While Remembrance Day ceremonies across the country are looking a little different this year thanks to Covid-19, the importance of remembering those who made the ultimate sacrifice for freedom remains as crucial today as it’s ever been.
Long-time Royal Canadian Legion Branch 169 member Darrin Nichol of Rankin Inlet said the legion worked with the hamlet to go ahead with this year’s Remembrance Day ceremony.
He said the ceremony is scheduled to be held today, Nov. 11, at the Rankin community hall, with a limit of about 100 people in attendance and strict physical distancing being enforced.
“It’s going to be somewhat of a stripped-down ceremony but it’s important that we do hold one in our community,” said Nichol.
“It’s super important to acknowledge, from every era, all the folks who have gone out into the world on behalf of their country with the military, RCMP and other peacekeeping forces.
“They all represented our country well, really, in the defence of freedom and everything we stand for, so it’s been good during the past few years to see attendance at our Remembrance Day ceremony still ticking upwards.”
Nichol said the Second World War happened almost 100 years ago now, and people everywhere may be forgetting just how many Canadians answered the call at that time.
He said many other Canadians have paid the ultimate price for their country during numerous conflicts since the end of the Second World War.
“In fact, we had a young man from Iqaluit, Jordan Anderson, 25, lose his life along with six other Canadians to a roadside bomb in Afghanistan on July 4, 2007.
“And we’ve had people from up here who fought in Korea and many others who served with the regular forces in the navy, air force and army — quite a contingent from here, really — and others who have served with the RCMP, and it’s extremely important to acknowledge their dedication and commitment.”
Nichol said he has a family member on his wife’s side, William Green, with deep ties to Arviat and Churchill, Man., who gave his life in the Second World War.
He said Green spent a lot of time trapping around the Arviat region and left behind two daughters, Irene Kablutsiak and Emily Angalik, in Arviat who have also since passed away.
“He fought with Canada and lost his life in the war during a bombing mission with the 432 Air Command out of England, if I recall correctly, over a small community named Marlow, Germany,” said Nichol.
“It’s believed that two Allied aircraft came together in the sky that night. You have to remember that it was pitch black, they didn’t have anywhere near the navigational equipment planes have today, they were being hammered with anti-aircraft fire and that all combined to bring the two planes together in midair.

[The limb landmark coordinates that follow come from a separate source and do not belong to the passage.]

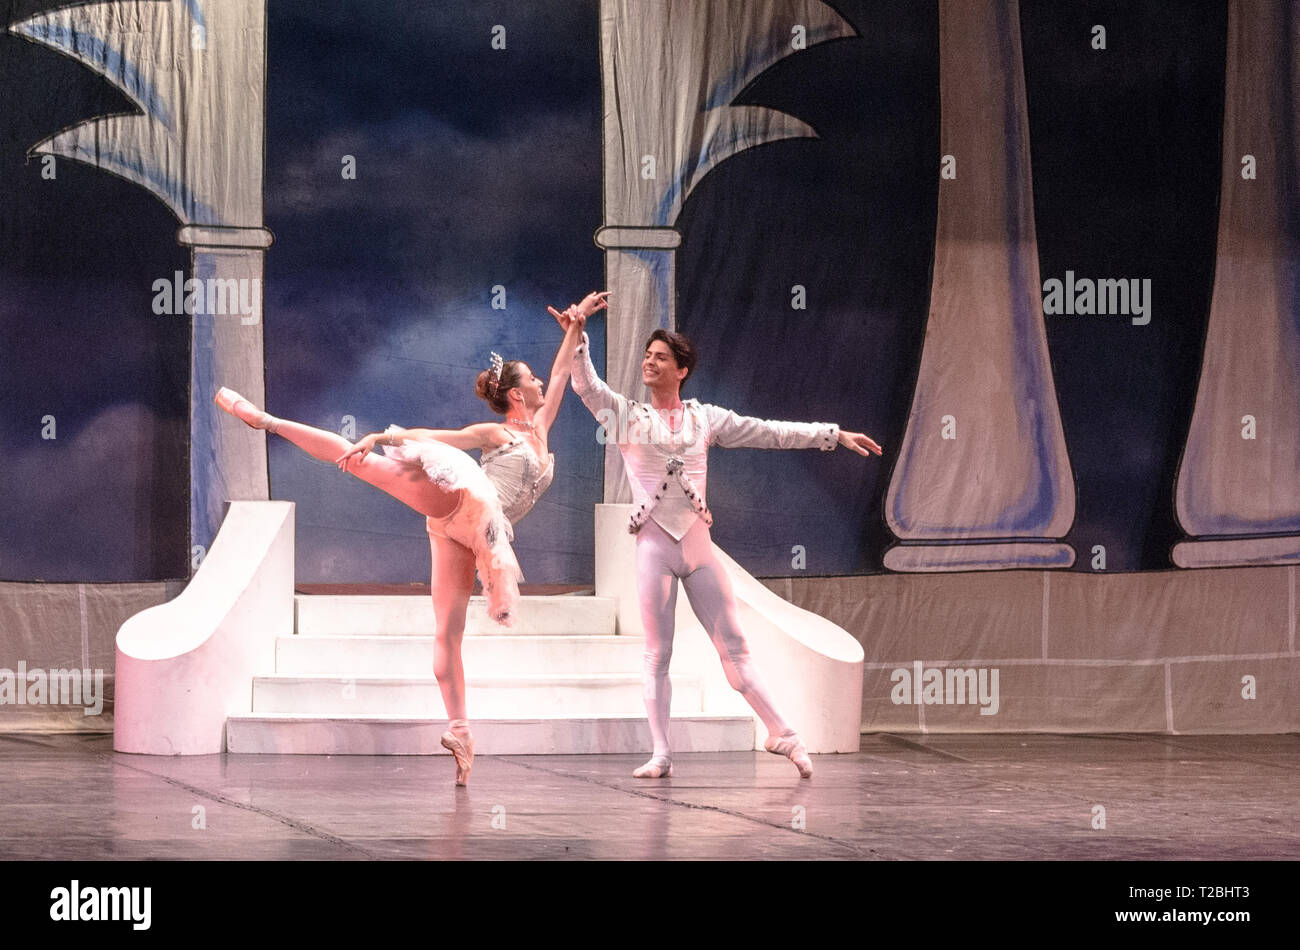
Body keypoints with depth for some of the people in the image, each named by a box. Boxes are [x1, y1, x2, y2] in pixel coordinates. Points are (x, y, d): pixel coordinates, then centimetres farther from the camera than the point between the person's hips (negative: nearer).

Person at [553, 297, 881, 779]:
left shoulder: (705, 418, 10)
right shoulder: (626, 416, 6)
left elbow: (771, 432, 12)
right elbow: (586, 385, -8)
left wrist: (834, 434, 10)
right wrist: (576, 338, -24)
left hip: (697, 542, 1)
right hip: (653, 543, -1)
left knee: (734, 646, 2)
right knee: (657, 654, -2)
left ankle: (781, 732, 8)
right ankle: (661, 754, 0)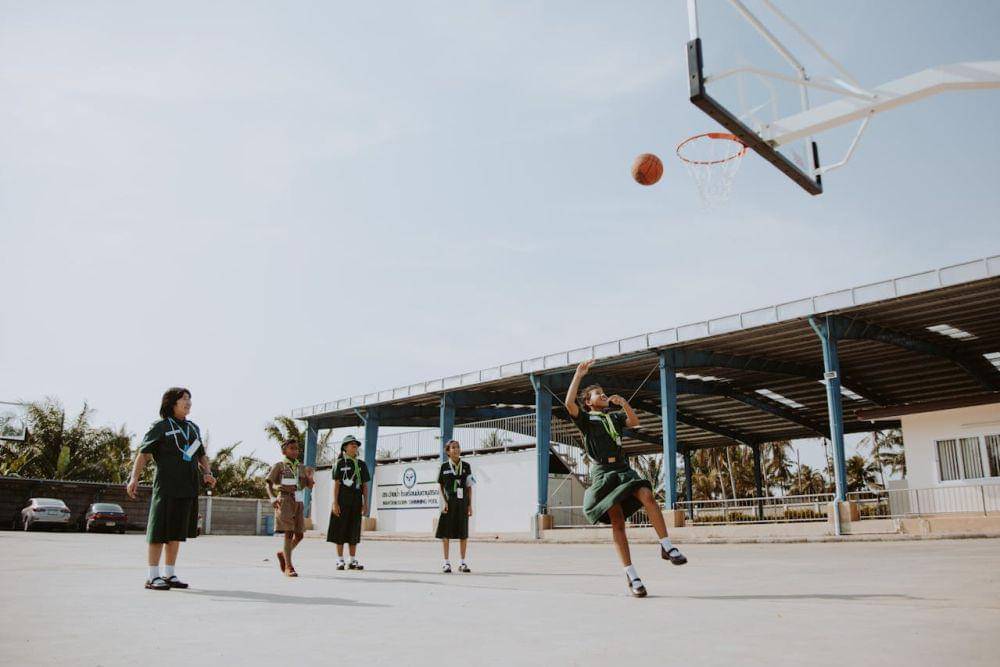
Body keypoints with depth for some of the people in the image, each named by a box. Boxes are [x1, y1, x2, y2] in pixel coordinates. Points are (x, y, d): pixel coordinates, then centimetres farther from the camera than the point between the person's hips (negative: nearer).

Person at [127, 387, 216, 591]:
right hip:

“When the Red Cross folks got to go in and try to figure out who was who after the fighting, they found 16 people together in one mass grave who had died the night of the raid.
“They interviewed folks from the community and confirmed that two planes had come down at roughly the same time in the same area, so they did their best to sort out the deceased and he was one who they were able to confirm.”
“No one from either plane survived.”
Nichol said the family knows where Green’s body was laid to rest in the Commonwealth Berlin War Cemetery in the Berlin district of Charlottenburg, Germany, which helped ease the pain of his loss a little for some family members.
He said the message of never forgetting those who sacrificed their lives for our freedom appears to still be resonating well with the younger generations, at least in his home community.
“Canada’s changed a lot in the past two decades but the conflicts our country was involved in just can’t be forgotten, of course, and that’s a key job of the legion — to foster remembrance, and advance acknowledgment of the people who paid the ultimate sacrifice for our country and all the generations that followed them.
“As time goes on, that messaging remains equally if not more important and I think we’re doing a good job with that. Canada is a much different place today than it was almost 100 years ago when the Second World War was going on but, I think, the messaging is quite reflective of where we want it to be, for sure.
“Here in Rankin, the demand for poppies every year has not diminished at all. There’s a lot more people in the country now, so sometimes it may seem as if not as many people are wearing poppies in honour of Remembrance Day every year now.
“But, speaking directly for our branch and what we’ve seen around here the past few years, the demand for poppies remains equally high if not actually higher today and that’s definitely great to see. The community of Rankin Inlet remembers and, I believe, it always will.”